Retired U.S. Army Staff Sgt. George Weatherly said he found the bill unconstitutional. “To think about what democracy looks like you have to go to a war zone. You guys sit on a higher social level than most people around here, so we are divided by social and political class,” he said. “I am on the school board to represent what a good African American man looks like, but I think what goes on here is that we don’t have dialogue. This bill is unconstitutional on several points.”
Parent Christina Rogers said she’s concerned for the future of her children’s classes if the bill doesn’t pass. Rogers said critical race theory was little more than “racially-motivated propaganda.” “Our graduation rate is 70%. That’s something we definitely need to focus on. If we continue to teach CRT, how can we teach [mixed race] children? Are they oppressors or are they victims? This is a sad thing they’re trying to teach our children,” she said.
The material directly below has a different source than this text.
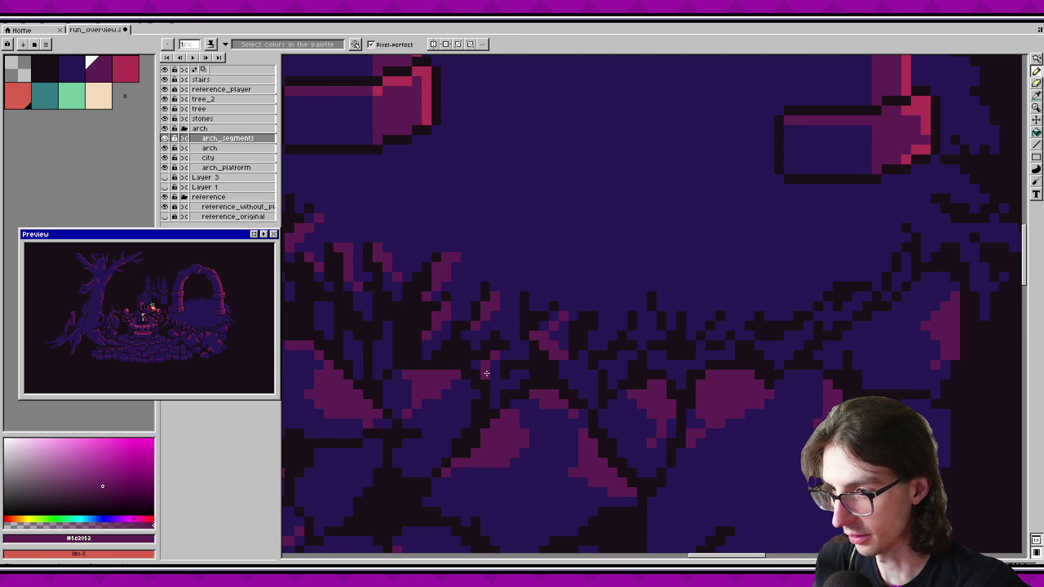
pyautogui.press('ctrl+z')
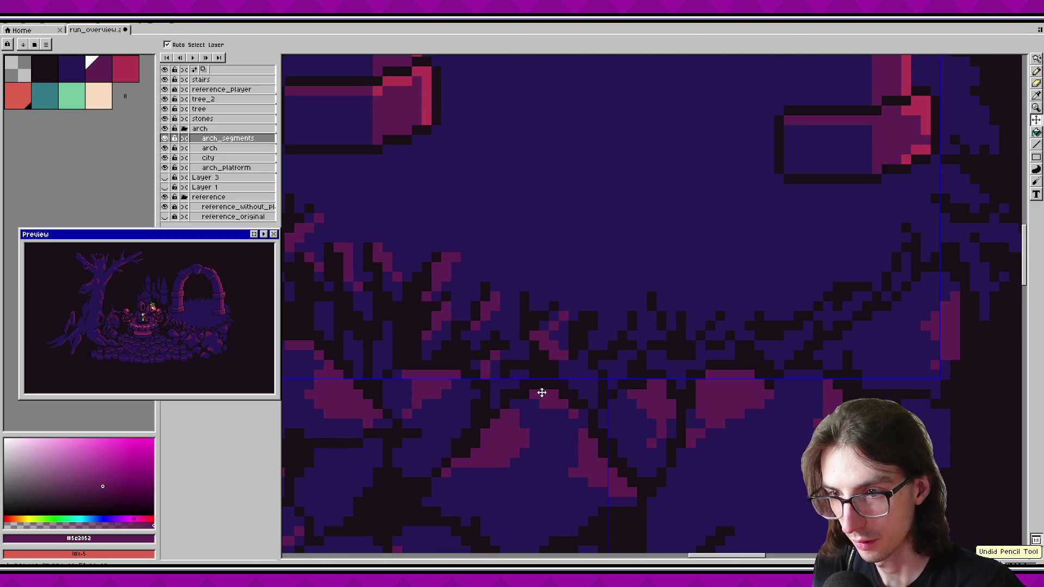
pyautogui.press('ctrl+y')
pyautogui.press('ctrl+s')
# Step: Touch up single grass-edge pixels, switching between dark blue and purple, saving as you go
pyautogui.scroll(-1, 522, 354)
Rep. Laura Terech, a Democrat from Peoria, was upset about the potential $5,000 in fines. “This will have a chilling impact on teacher recruitment, which is already at an absolute crisis level in our state,” she said. “We are making life harder and harder on Arizona teachers.” The bill passed 6-4 and is headed to the House floor. Even if it makes it out of the state Legislature, Gov. Katie Hobbs said she would veto bills similar to this one. Republicans don’t have the votes to override a veto.